The hair followed me everywhere I went. At tap class in high school, I was told to stop wearing shorts to the studio because my hairy legs were scaring the other girls in class. And at the beach when I was a teenager, a family friend's daughter caught me raising my arm, saw my hairy armpit in its full glory, and told me that I was a "boy with a man's problem." I started shaving my chest in the shower, repulsed that the dark black hairs had made it to my floppy chest. I still have little white scars on my nipples from those clumsy first attempts at ridding my body of unwanted fur.

And it even followed me into adulthood. One time, I asked a straight British gentleman to have sex with me, but he said I that was too hairy to sleep with. Apparently, the fact that I was a man did not matter to him, but my body hair was the deal breaker. A middle-aged man from my gym's steam room one time came up to me; he told me that he loved to watch gay porn with hairy men in it. Complete strangers would approach me on the subway and say, "You're a very hairy person." Was this a compliment? An insult? A harmless observation? I could never tell. I would just mutter an awkward "thank you," and turn away.

Why did people care so much that I was hairy? Why were the young girls in tap class repulsed by it, the young boys at summer camp fascinated by it, and why did the horny old men in the New York Sports Club steam room fetishize it? How is it that something can be disgusting, sexy, and eye-catching all at the same time? Were people gawking at the hair, or were they gawking at me? It was hard to know where my hair ended and where I began.

Here's my theory: Hair titillates or disgusts people because it reminds them that humans are animals. At the end of the day, we just eat, sleep, and have sex: Body hair reminds us that, like animals, our bodies have needs and desires that are ultimately out of our control. And I think that scares people. That reminder that we are all vulnerable to our most primal desires.

Hair reminds us that, at the end of the day, we are all like dogs and felines, roaming the terrain for a good meal and a fertile mate, prisoners to our most feral and secret longings. It can be hard to be a walking reminder of this truth, a conspicuous hairball in a sea of bare-chested, bare-armed men in a city like New York. But sometimes, the right man can take your deepest insecurity and make it feel like your biggest asset.
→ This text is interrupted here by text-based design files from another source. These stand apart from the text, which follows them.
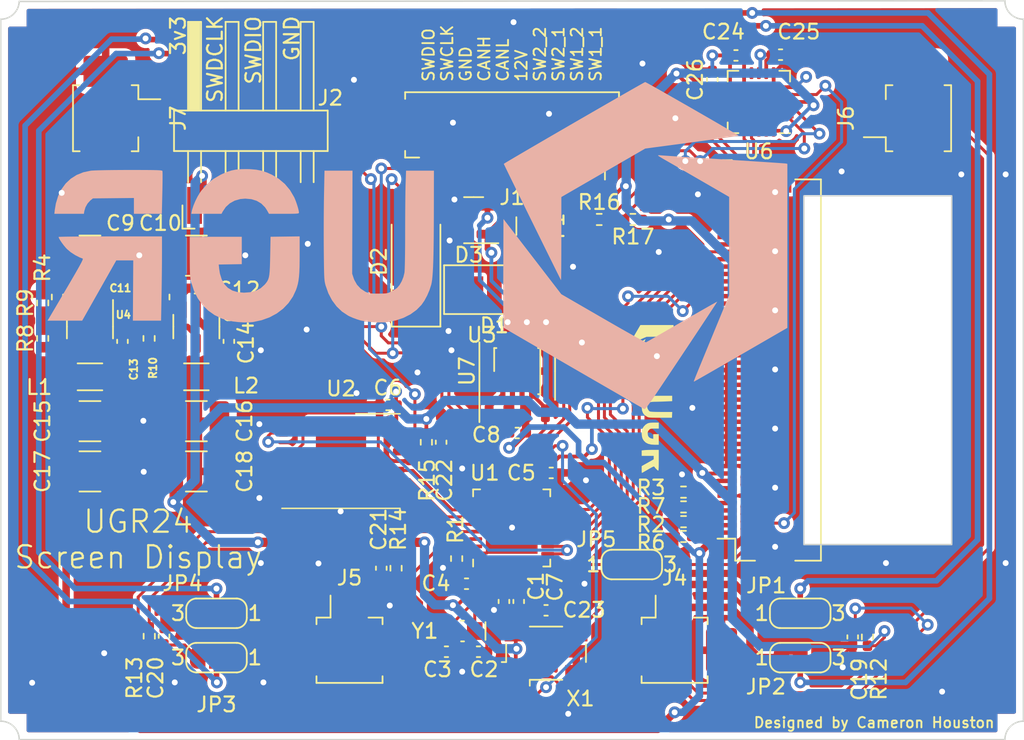
<source format=kicad_pcb>
(kicad_pcb (version 20221018) (generator pcbnew)

  (general
    (thickness 1.6)
  )

  (paper "A4")
  (layers
    (0 "F.Cu" signal)
    (31 "B.Cu" signal)
    (32 "B.Adhes" user "B.Adhesive")
    (33 "F.Adhes" user "F.Adhesive")
    (34 "B.Paste" user)
    (35 "F.Paste" user)
    (36 "B.SilkS" user "B.Silkscreen")
    (37 "F.SilkS" user "F.Silkscreen")
    (38 "B.Mask" user)
    (39 "F.Mask" user)
    (40 "Dwgs.User" user "User.Drawings")
    (41 "Cmts.User" user "User.Comments")
    (42 "Eco1.User" user "User.Eco1")
    (43 "Eco2.User" user "User.Eco2")
    (44 "Edge.Cuts" user)
    (45 "Margin" user)
    (46 "B.CrtYd" user "B.Courtyard")
    (47 "F.CrtYd" user "F.Courtyard")
    (48 "B.Fab" user)
    (49 "F.Fab" user)
    (50 "User.1" user)
    (51 "User.2" user)
    (52 "User.3" user)
    (53 "User.4" user)
    (54 "User.5" user)
    (55 "User.6" user)
    (56 "User.7" user)
    (57 "User.8" user)
    (58 "User.9" user)
  )

  (setup
    (stackup
      (layer "F.SilkS" (type "Top Silk Screen"))
      (layer "F.Paste" (type "Top Solder Paste"))
      (layer "F.Mask" (type "Top Solder Mask") (thickness 0.01))
      (layer "F.Cu" (type "copper") (thickness 0.035))
      (layer "dielectric 1" (type "core") (thickness 1.51) (material "FR4") (epsilon_r 4.5) (loss_tangent 0.02))
      (layer "B.Cu" (type "copper") (thickness 0.035))
      (layer "B.Mask" (type "Bottom Solder Mask") (thickness 0.01))
      (layer "B.Paste" (type "Bottom Solder Paste"))
      (layer "B.SilkS" (type "Bottom Silk Screen"))
      (copper_finish "None")
      (dielectric_constraints no)
    )
    (pad_to_mask_clearance 0)
    (pcbplotparams
      (layerselection 0x00010fc_ffffffff)
      (plot_on_all_layers_selection 0x0000000_00000000)
      (disableapertmacros false)
      (usegerberextensions true)
      (usegerberattributes true)
      (usegerberadvancedattributes true)
      (creategerberjobfile true)
      (dashed_line_dash_ratio 12.000000)
      (dashed_line_gap_ratio 3.000000)
      (svgprecision 6)
      (plotframeref false)
      (viasonmask false)
      (mode 1)
      (useauxorigin false)
      (hpglpennumber 1)
      (hpglpenspeed 20)
      (hpglpendiameter 15.000000)
      (dxfpolygonmode true)
      (dxfimperialunits true)
      (dxfusepcbnewfont true)
      (psnegative false)
      (psa4output false)
      (plotreference true)
      (plotvalue true)
      (plotinvisibletext false)
      (sketchpadsonfab false)
      (subtractmaskfromsilk false)
      (outputformat 1)
      (mirror false)
      (drillshape 0)
      (scaleselection 1)
      (outputdirectory "S:/UGR/UGR-24/Engineering/Electronics/PCBs/1. PCB Order 22_12_23/Screen Gerber Files 22_12_23/")
    )
  )

  (net 0 "")
  (net 1 "Net-(C1-Pad1)")
  (net 2 "GND")
  (net 3 "Net-(C2-Pad1)")
  (net 4 "Net-(C3-Pad1)")
  (net 5 "+3V3")
  (net 6 "+5V")
  (net 7 "12V Protected")
  (net 8 "Net-(C13-Pad1)")
  (net 9 "Net-(C13-Pad2)")
  (net 10 "Net-(C14-Pad1)")
  (net 11 "Net-(C14-Pad2)")
  (net 12 "Net-(D1-Pad2)")
  (net 13 "Net-(F1-Pad1)")
  (net 14 "MCU_RX")
  (net 15 "Net-(J3-Pad3)")
  (net 16 "Net-(J3-Pad2)")
  (net 17 "Net-(J3-Pad5)")
  (net 18 "LCD_CS")
  (net 19 "LCD_SCL")
  (net 20 "LCD_RST")
  (net 21 "LCD_MISO")
  (net 22 "LCD_MOSI")
  (net 23 "Net-(J3-Pad4)")
  (net 24 "LCD_YD")
  (net 25 "LCD_XR")
  (net 26 "LCD_YU")
  (net 27 "Net-(R1-Pad2)")
  (net 28 "Net-(R4-Pad2)")
  (net 29 "Net-(R5-Pad2)")
  (net 30 "Net-(R8-Pad2)")
  (net 31 "Net-(R10-Pad2)")
  (net 32 "MCU_TX")
  (net 33 "FLASH_CS")
  (net 34 "LCD_DC")
  (net 35 "I2C1_SCL")
  (net 36 "I2C1_SDA")
  (net 37 "CAN1_RX")
  (net 38 "CAN1_TX")
  (net 39 "SWDIO")
  (net 40 "SWCLK")
  (net 41 "FLASH_SCK")
  (net 42 "FLASH_MISO")
  (net 43 "FLASH_MOSI")
  (net 44 "unconnected-(U2-Pad7)")
  (net 45 "CANL")
  (net 46 "CANH")
  (net 47 "Net-(J4-Pad1)")
  (net 48 "SWITCH_1")
  (net 49 "SWITCH_2")
  (net 50 "SWITCH_3")
  (net 51 "LCD_XL")
  (net 52 "Net-(J4-Pad2)")
  (net 53 "unconnected-(U6-Pad8)")
  (net 54 "unconnected-(U6-Pad9)")
  (net 55 "unconnected-(U6-Pad19)")
  (net 56 "SW1_1")
  (net 57 "SW1_2")
  (net 58 "SW2_1")
  (net 59 "SW2_2")
  (net 60 "Net-(J5-Pad1)")
  (net 61 "TS_IRQ")
  (net 62 "Net-(J5-Pad2)")
  (net 63 "Net-(JP5-Pad1)")
  (net 64 "Net-(JP5-Pad2)")

  (footprint "Resistor_SMD:R_0402_1005Metric_Pad0.72x0.64mm_HandSolder" (layer "F.Cu") (at 90.7375 137.3 -90))

  (footprint "Capacitor_SMD:C_0402_1005Metric_Pad0.74x0.62mm_HandSolder" (layer "F.Cu") (at 105.9 144.6))

  (footprint "Oscillator:Oscillator_SMD_Fordahl_DFAS15-4Pin_5.0x3.2mm" (layer "F.Cu") (at 116.6 161.4))

  (footprint "Capacitor_SMD:C_0402_1005Metric_Pad0.74x0.62mm_HandSolder" (layer "F.Cu") (at 105.45 155.65 90))

  (footprint "Resistor_SMD:R_0402_1005Metric_Pad0.72x0.64mm_HandSolder" (layer "F.Cu") (at 110.55 154.9975 90))

  (footprint "Capacitor_SMD:C_0402_1005Metric_Pad0.74x0.62mm_HandSolder" (layer "F.Cu") (at 113.75 157.9 -90))

  (footprint "Resistor_SMD:R_0402_1005Metric_Pad0.72x0.64mm_HandSolder" (layer "F.Cu") (at 138.35 160.3 -90))

  (footprint "Connector_Harwin:Harwin_M20-89004xx_1x04_P2.54mm_Horizontal" (layer "F.Cu") (at 96.625 125.575 90))

  (footprint "Resistor_SMD:R_0402_1005Metric_Pad0.72x0.64mm_HandSolder" (layer "F.Cu") (at 125.9 153.5 180))

  (footprint "Package_DFN_QFN:UFQFPN-32-1EP_5x5mm_P0.5mm_EP3.5x3.5mm" (layer "F.Cu") (at 114.275 152.925 90))

  (footprint "Capacitor_SMD:C_0402_1005Metric_Pad0.74x0.62mm_HandSolder" (layer "F.Cu") (at 112.025 161.3 180))

  (footprint "Connector_Molex:Molex_PicoBlade_53261-1071_1x10-1MP_P1.25mm_Horizontal" (layer "F.Cu") (at 114.3 126.15 180))

  (footprint "Resistor_SMD:R_0402_1005Metric_Pad0.72x0.64mm_HandSolder" (layer "F.Cu") (at 89.7375 140.1 90))

  (footprint "Capacitor_SMD:C_0402_1005Metric_Pad0.74x0.62mm_HandSolder" (layer "F.Cu") (at 109.8575 161.3))

  (footprint "Inductor_SMD:L_1206_3216Metric_Pad1.22x1.90mm_HandSolder" (layer "F.Cu") (at 92.9375 142.7 180))

  (footprint "Capacitor_SMD:C_0402_1005Metric_Pad0.74x0.62mm_HandSolder" (layer "F.Cu") (at 114.65 146.5))

  (footprint "Resistor_SMD:R_0402_1005Metric_Pad0.72x0.64mm_HandSolder" (layer "F.Cu") (at 82.5375 140.1 90))

  (footprint "Package_TO_SOT_SMD:SOT-23-6" (layer "F.Cu") (at 92.9375 139.3 -90))

  (footprint "Fuse:Fuse_1206_3216Metric_Pad1.42x1.75mm_HandSolder" (layer "F.Cu") (at 115.5 132.5 -90))

  (footprint "Library:UGR_SILK_10mm" (layer "F.Cu") (at 124.102869 144.2 -90))

  (footprint "Capacitor_SMD:C_1210_3225Metric_Pad1.33x2.70mm_HandSolder" (layer "F.Cu") (at 92.9375 145.7))

  (footprint "Capacitor_SMD:C_0402_1005Metric_Pad0.74x0.62mm_HandSolder" (layer "F.Cu") (at 129.45 120.95))

  (footprint "Package_SO:SOIC-8_3.9x4.9mm_P1.27mm" (layer "F.Cu") (at 114.65 142.3125 90))

  (footprint "Package_TO_SOT_SMD:SOT-23" (layer "F.Cu") (at 111.7 132.1 180))

  (footprint "Resistor_SMD:R_0402_1005Metric_Pad0.72x0.64mm_HandSolder" (layer "F.Cu") (at 125.9 150.5))

  (footprint "Capacitor_SMD:C_0402_1005Metric_Pad0.74x0.62mm_HandSolder" (layer "F.Cu") (at 127.85 122.5825 90))

  (footprint "Resistor_SMD:R_0402_1005Metric_Pad0.72x0.64mm_HandSolder" (layer "F.Cu") (at 83.5375 137.3 -90))

  (footprint "Capacitor_SMD:C_0402_1005Metric_Pad0.74x0.62mm_HandSolder" (layer "F.Cu") (at 87.9375 140.3 -90))

  (footprint "Connector_Molex:Molex_PicoBlade_53261-0271_1x02-1MP_P1.25mm_Horizontal" (layer "F.Cu") (at 103.3 160.7))

  (footprint "Capacitor_SMD:C_0402_1005Metric_Pad0.74x0.62mm_HandSolder" (layer "F.Cu") (at 95.1375 140.3 -90))

  (footprint "Capacitor_SMD:C_1210_3225Metric_Pad1.33x2.70mm_HandSolder" (layer "F.Cu") (at 85.7375 149.1))

  (footprint "Inductor_SMD:L_1206_3216Metric_Pad1.22x1.90mm_HandSolder" (layer "F.Cu") (at 85.7375 142.7 180))

  (footprint "Connector_Molex:Molex_PicoBlade_53261-0271_1x02-1MP_P1.25mm_Horizontal" (layer "F.Cu") (at 141.3 125.2 90))

  (footprint "Capacitor_SMD:C_0402_1005Metric_Pad0.74x0.62mm_HandSolder" (layer "F.Cu") (at 92.9375 136.7))

  (footprint "Jumper:SolderJumper-3_P1.3mm_Bridged2Bar12_RoundedPad1.0x1.5mm_NumberLabels" (layer "F.Cu") (at 94.3 158.7 180))

  (footprint "Crystal:Crystal_SMD_MicroCrystal_CM9V-T1A-2Pin_1.6x1.0mm_HandSoldering" (layer "F.Cu") (at 110.95 159.9 180))

  (footprint "Capacitor_SMD:C_0402_1005Metric_Pad0.74x0.62mm_HandSolder" (layer "F.Cu") (at 85.705 136.7))

  (footprint "Capacitor_SMD:C_0402_1005Metric_Pad0.74x0.62mm_HandSolder" (layer "F.Cu") (at 137.35 160.3 -90))

  (footprint "Capacitor_SMD:C_1210_3225Metric_Pad1.33x2.70mm_HandSolder" (layer "F.Cu") (at 92.9375 149.1))

  (footprint "Library:UGR_Soldermask_10mm" (layer "F.Cu") (at 124.115103 144.198422 -90))

  (footprint "Jumper:SolderJumper-3_P1.3mm_Bridged2Bar12_RoundedPad1.0x1.5mm_NumberLabels" (layer "F.Cu") (at 122.4 155.4))

  (footprint "Resistor_SMD:R_0402_1005Metric_Pad0.72x0.64mm_HandSolder" (layer "F.Cu") (at 108.5 147.125 90))

  (footprint "Jumper:SolderJumper-3_P1.3mm_Bridged2Bar12_RoundedPad1.0x1.5mm_NumberLabels" (layer "F.Cu") (at 94.3 161.7 180))

  (footprint "Diode_SMD:D_SMA_Handsoldering" (layer "F.Cu")
    (tstamp 8cf4e6c7-f213-4dc6-a215-9a85d8791784)
    (at 107.8 134.9 90)
    (descr "Diode SMA (DO-214AC) Handsoldering")
    (tags "Diode SMA (DO-214AC) Handsoldering")
    (property "Manufacturer Part No." "SMBJ15A")
    (property "Order Code" "Farnell 2675420")
    (property "Sheetfile" "UGR-22 Screen.kicad_sch")
    (property "Sheetname" "")
    (path "/8e905568-4405-4832-88c2-952a93fa63ea")
    (attr smd)
    (fp_text reference "D2" (at 0 -2.5 90) (layer "F.SilkS")
        (effects (font (size 1 1) (thickness 0.15)))
      (tstamp e989860a-7399-426b-9c67-68d52f3dbb72)
    )
    (fp_text value "15V" (at 0 2.6 90) (layer "F.Fab")
        (effects (font (size 1 1) (thickness 0.15)))
      (tstamp ecf1e546-4e50-4dad-a67e-2a30a894b009)
    )
    (fp_text user "${REFERENCE}" (at 0 -2.5 90) (layer "F.Fab")
        (effects (font (size 1 1) (thickness 0.15)))
      (tstamp b1d651d2-35d5-45f6-b3fb-7108666353cb)
    )
    (fp_line (start -4.4 -1.65) (end -4.4 1.65)
      (stroke (width 0.12) (type solid)) (layer "F.SilkS") (tstamp 18318eb4-c95b-4abb-a453-a304f6bf3105))
    (fp_line (start -4.4 -1.65) (end 2.5 -1.65)
      (stroke (width 0.12) (type solid)) (layer "F.SilkS") (tstamp b0b85a7a-6580-485f-8be0-e819c1ff63f7))
    (fp_line (start -4.4 1.65) (end 2.5 1.65)
      (stroke (width 0.12) (type solid)) (layer "F.SilkS") (tstamp 0fa90d33-e130-4242-8e1b-f4139a68c6d2))
    (fp_line (start -4.5 -1.75) (end 4.5 -1.75)
      (stroke (width 0.05) (type solid)) (layer "F.CrtYd") (tstamp 709ed279-5f8f-4060-99a8-7adebd07ef6d))
    (fp_line (start -4.5 1.75) (end -4.5 -1.75)
      (stroke (width 0.05) (type solid)) (layer "F.CrtYd") (tstamp a82a8286-d0b7-4675-ac43-41c5dac9f383))
    (fp_line (start 4.5 -1.75) (end 4.5 1.75)
      (stroke (width 0.05) (type solid)) (layer "F.CrtYd") (tstamp 7bfbc2c2-8339-4ba8-aa73-847f97b78943))
    (fp_line (start 4.5 1.75) (end -4.5 1.75)
      (stroke (width 0.05) (type solid)) (layer "F.CrtYd") (tstamp ff3ff0bd-4fa7-4041-b23b-daaf3168ffa3))
    (fp_line (start -2.3 1.5) (end -2.3 -1.5)
      (stroke (width 0.1) (type solid)) (layer "F.Fab") (tstamp fa532ef2-9df3-48eb-a505-4d84c8854573))
    (fp_line (start -0.64944 -0.79908) (end -0.64944 0.80112)
      (stroke (width 0.1) (type solid)) (layer "F.Fab") (tstamp 3c70baff-981f-40c8-bc3d-ed3917a71d02))
    (fp_line (start -0.64944 0.00102) (end -1.55114 0.00102)
      (stroke (width 0.1) (type solid)) (layer "F.Fab") (tstamp 950e8466-651a-40da-b19c-94b32e497901))
    (fp_line (start -0.64944 0.00102) (end 0.50118 -0.79908)
      (stroke (width 0.1) (type solid)) (layer "F.Fab") (tstamp 7a0e9d92-9c6c-4e3b-be29-4f010ce38d5f))
    (fp_line (start -0.64944 0.00102) (end 0.50118 0.75032)
      (stroke (width 0.1) (type solid)) (layer "F.Fab") (tstamp 7147df8d-770b-4407-822f-99d74e0b99fc))
    (fp_line (start 0.50118 0.00102) (end 1.4994 0.00102)
      (stroke (width 0.1) (type solid)) (layer "F.Fab") (tstamp f8c5cc2b-c6c8-4d6b-bfc2-fe3578a48498))
    (fp_line (start 0.50118 0.75032) (end 0.50118 -0.79908)

... [728029 chars truncated]
</source>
I was on a date with one such guy recently. We were having dinner at a divey Mexican restaurant on Ninth Avenue. I was stuffing my face with beef enchiladas, and he was cutting his taco into neat, equal pieces. "What do you think of my hair?" I asked him. "I think it's beautiful," he said. To him, it was just a question asked by a 26-year-old man. But for me, his five-word answer made my 11-year-old self feel loved, accepted, and beautiful. A magic wand wasn't waved: I still have my insecurities, just as anyone else does. But this man's words of love put a Band-Aid on a wound that was already healing and getting stronger with every year.

Now, when I look in my bathroom mirror, I don't see a rat's nest of black fuzz. I see soft brown hair that is not for shaving, but for stroking, fondling, and loving. There is more of me for him to grab onto, and more of me to draw us closer together. I think of how, when he touches me, the friction between my skin and my hair's root makes me tremble. Instead of feeling gawky or ugly, I feel earthy, natural, and true. The exact way my body wanted itself to be.